“Le rivendicazioni oggetto dello sciopero che si protrae da più settimane non si riferiscono a una mera richiesta economica ma riguardano la mancanza di una politica di marketing che attiri maggiore clientela, una politica aziendale penalizzante per i giochi lavorati e il non rispetto di un insieme di elementi contrattuali”.
Le organizzazioni sindacali Cgil, Cisl e Uil lo hanno ribadito oggi in una nota, avanzando il dubbio che “l’azienda abbia un atteggiamento di timore ad investire risorse su una clientela dotata di alta capacità di spesa e preferisca investire su altre tipologie di giocatori, rivelando un atteggiamento troppo prudente, contrario alla mission aziendale del gioco di azzardo".

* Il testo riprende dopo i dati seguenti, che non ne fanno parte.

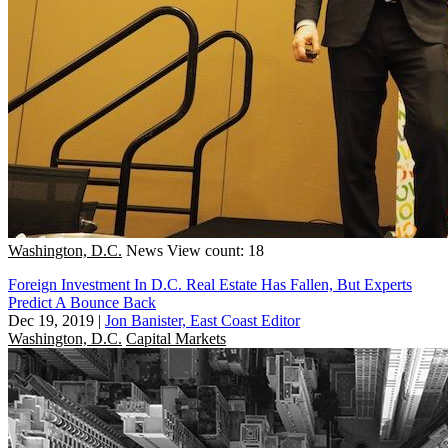
Washington, D.C.
News
View count: 18
Foreign Investment In D.C. Real Estate Has Fallen, But Experts
Predict A Bounce Back
Dec 19, 2019
|
Jon Banister, East Coast Editor
Washington, D.C.
Capital Markets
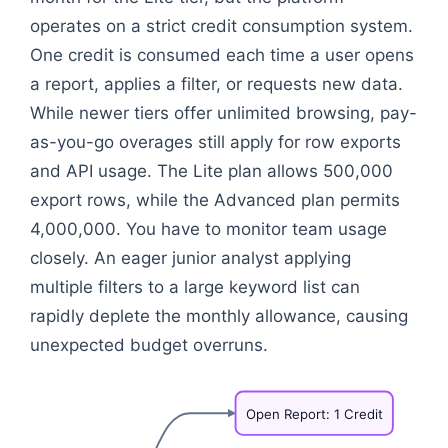
operates on a strict credit consumption system.
One credit is consumed each time a user opens
a report, applies a filter, or requests new data.
While newer tiers offer unlimited browsing, pay-
as-you-go overages still apply for row exports
and API usage. The Lite plan allows 500,000
export rows, while the Advanced plan permits
4,000,000. You have to monitor team usage
closely. An eager junior analyst applying
multiple filters to a large keyword list can
rapidly deplete the monthly allowance, causing
unexpected budget overruns.
Open
Report:
1
Credit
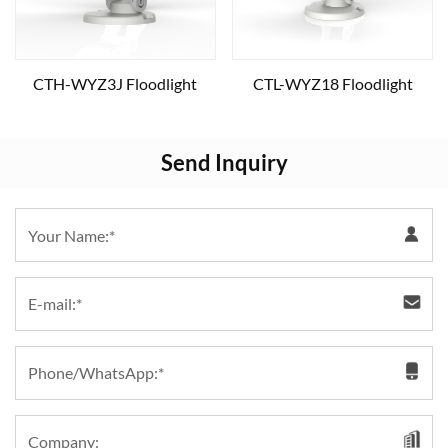
CTH-WYZ3J Floodlight
CTL-WYZ18 Floodlight
Send Inquiry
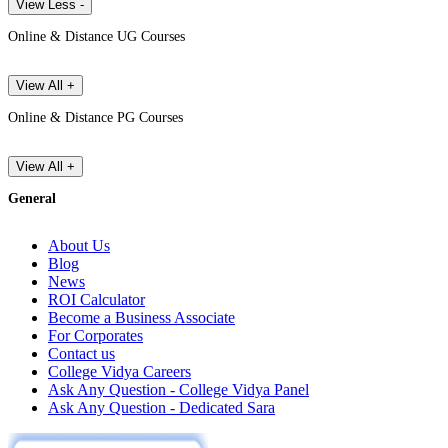
View Less -
Online & Distance UG Courses
View All +
Online & Distance PG Courses
View All +
General
About Us
Blog
News
ROI Calculator
Become a Business Associate
For Corporates
Contact us
College Vidya Careers
Ask Any Question - College Vidya Panel
Ask Any Question - Dedicated Sara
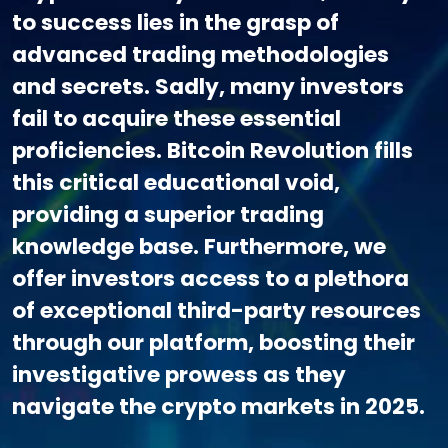
to success lies in the grasp of
advanced trading methodologies
and secrets. Sadly, many investors
fail to acquire these essential
proficiencies. Bitcoin Revolution fills
this critical educational void,
providing a superior trading
knowledge base. Furthermore, we
offer investors access to a plethora
of exceptional third-party resources
through our platform, boosting their
investigative prowess as they
navigate the crypto markets in 2025.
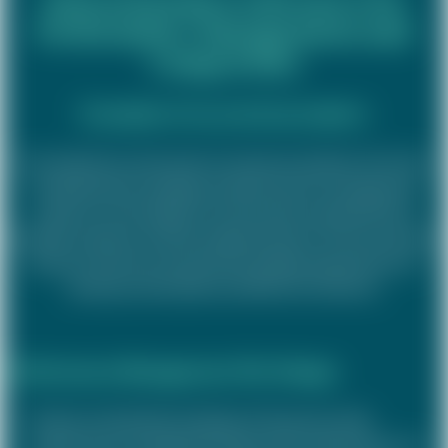
Performance Management and
Comp & Ben
Examples of our previous projects
Our expertise can be seen in numerous projects: From the
comprehensive redesign of performance management
systems to the design of customised compensation &
benefits solutions and the implementation of new incentive
systems. We have worked with leading organisations to
develop sustainable and effective solutions.
Performance Management (Re-)Design
Review and detailed redesign of the group-wide
performance management logic with a special focus on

Inoltre, i sindacati ritengono “inaccettabile che l’azienda non metta a disposizione risorse economiche per il rinnovo del contratto di lavoro scaduto da oltre 16 mesi, pur sostenendo pubblicamente che tutti gli indicatori sono a suo favore”.
109 impiegati su 116 hanno aderito alla mobilitazione e continuano a farlo con una percentuale di otre il 97%. Per evitare il perpetuarsi di questa conflittualità, viene quindi richiesto “che la dirigenza aziendale non si sottragga al confronto di merito sulle problematiche irrisolte da tempo ma, al contrario si assuma le responsabilità di fare chiarezza, ridando certezze ai vari tavoli di confronto con le parti sociali”.
Concetti condivisi anche dalla delegazione Tecnici Roulette Francesi, che ha voluto però precisare alcuni punti riguardanti gli stipendi e le mance percepite dai croupier. “I fantomatici 6600 euro al mese – spiegano – sono frutto di una informazione errata poiché, pur sempre ben retribuiti, i tecnici sono lontani da queste cifre e, in ogni caso, tale retribuzione è frutto di mance elargite dai clienti per la professionalità degli impiegati di gioco, riconosciuta come la migliore d’Italia”.
Inoltre, la delegazione ha sottolineato che “le mance, riconosciute agli impiegati tecnici dai clienti, sono suddivise equamente al 50% con il Casinò, consentendo all’azienda – grazie a questo meccanismo – di abbattere fortemente il costo del lavoro del reparto: quindi, meno mance per i croupier, in egual misura, meno introiti per il Casinò”.